┌──
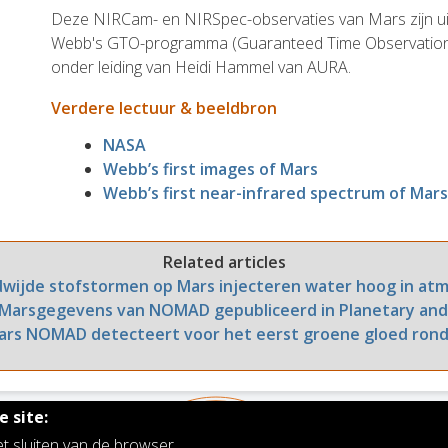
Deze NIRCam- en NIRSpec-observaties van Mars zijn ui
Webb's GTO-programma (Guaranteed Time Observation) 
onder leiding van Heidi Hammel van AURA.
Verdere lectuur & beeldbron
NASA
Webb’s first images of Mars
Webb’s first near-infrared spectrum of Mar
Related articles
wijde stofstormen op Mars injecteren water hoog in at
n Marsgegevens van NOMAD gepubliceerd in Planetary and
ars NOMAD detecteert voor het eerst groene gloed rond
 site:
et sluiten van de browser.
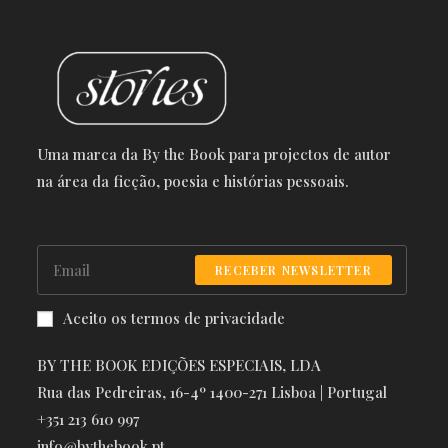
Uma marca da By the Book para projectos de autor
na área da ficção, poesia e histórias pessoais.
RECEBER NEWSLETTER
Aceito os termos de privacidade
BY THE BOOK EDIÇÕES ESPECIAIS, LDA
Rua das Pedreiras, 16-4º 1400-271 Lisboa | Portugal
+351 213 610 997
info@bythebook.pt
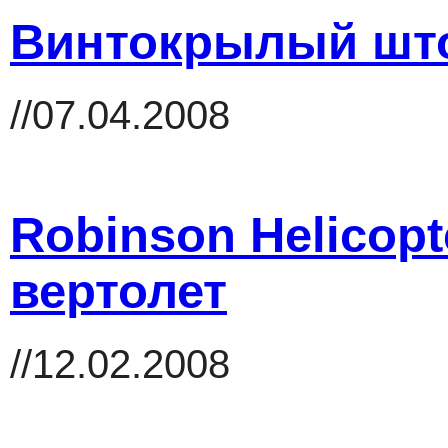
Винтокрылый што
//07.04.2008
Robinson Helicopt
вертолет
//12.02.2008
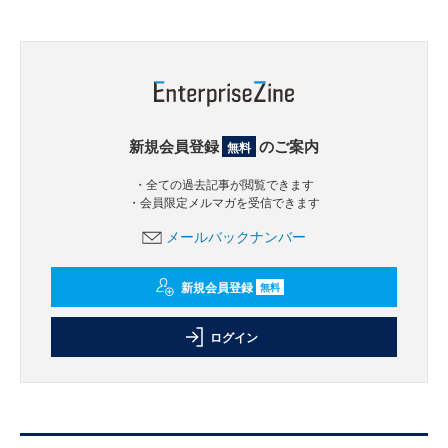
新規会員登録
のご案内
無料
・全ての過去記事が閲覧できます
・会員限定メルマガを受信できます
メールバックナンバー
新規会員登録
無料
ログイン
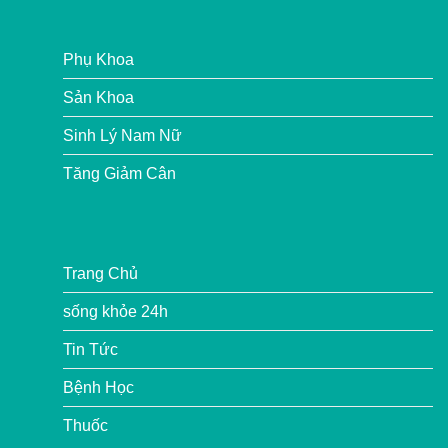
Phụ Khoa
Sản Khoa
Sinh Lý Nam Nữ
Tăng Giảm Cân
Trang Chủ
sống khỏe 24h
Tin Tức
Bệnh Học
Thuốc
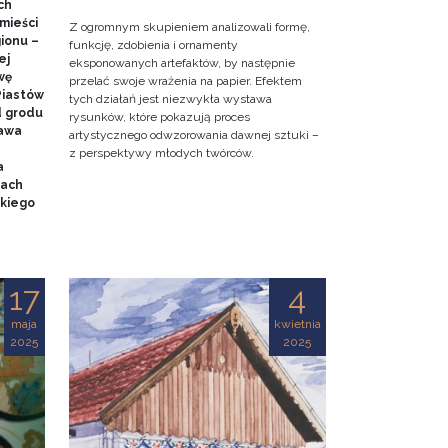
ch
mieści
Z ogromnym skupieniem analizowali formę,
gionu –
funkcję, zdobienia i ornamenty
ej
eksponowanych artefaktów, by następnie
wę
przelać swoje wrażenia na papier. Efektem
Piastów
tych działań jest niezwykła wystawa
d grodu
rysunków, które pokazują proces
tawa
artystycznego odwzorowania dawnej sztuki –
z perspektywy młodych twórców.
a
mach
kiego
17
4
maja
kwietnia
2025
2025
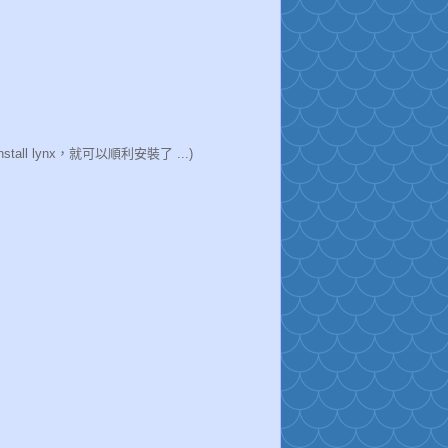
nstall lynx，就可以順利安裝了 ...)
└──
■ **What to work on**
Pictures included in the data should be dropped; everything else must be repeated exactly.

■ **Answer for the task**
Deze NIRCam- en NIRSpec-observaties van Mars zijn ui
Webb's GTO-programma (Guaranteed Time Observation) 
onder leiding van Heidi Hammel van AURA.
Verdere lectuur & beeldbron
NASA
Webb’s first images of Mars
Webb’s first near-infrared spectrum of Mar
Related articles
wijde stofstormen op Mars injecteren water hoog in at
n Marsgegevens van NOMAD gepubliceerd in Planetary and
ars NOMAD detecteert voor het eerst groene gloed rond
 site:
et sluiten van de browser.
Uma marca da By the Book para projectos de autor
na área da ficção, poesia e histórias pessoais.
RECEBER NEWSLETTER
Aceito os termos de privacidade
BY THE BOOK EDIÇÕES ESPECIAIS, LDA
Rua das Pedreiras, 16-4º 1400-271 Lisboa | Portugal
+351 213 610 997
info@bythebook.pt
Винтокрылый што
//07.04.2008
Robinson Helicopt
вертолет
//12.02.2008
新規会員登録
のご案内
無料
・全ての過去記事が閲覧できます
・会員限定メルマガを受信できます
メールバックナンバー
新規会員登録
無料
ログイン
Phụ Khoa
Sản Khoa
Sinh Lý Nam Nữ
Tăng Giảm Cân
Trang Chủ
sống khỏe 24h
Tin Tức
Bệnh Học
Thuốc
ch
mieści
Z ogromnym skupieniem analizowali formę,
gionu –
funkcję, zdobienia i ornamenty
ej
eksponowanych artefaktów, by następnie
wę
przelać swoje wrażenia na papier. Efektem
Piastów
tych działań jest niezwykła wystawa
d grodu
rysunków, które pokazują proces
tawa
artystycznego odwzorowania dawnej sztuki –
z perspektywy młodych twórców.
a
mach
kiego
17
4
maja
kwietnia
2025
2025
nstall lynx，就可以順利安裝了 ...)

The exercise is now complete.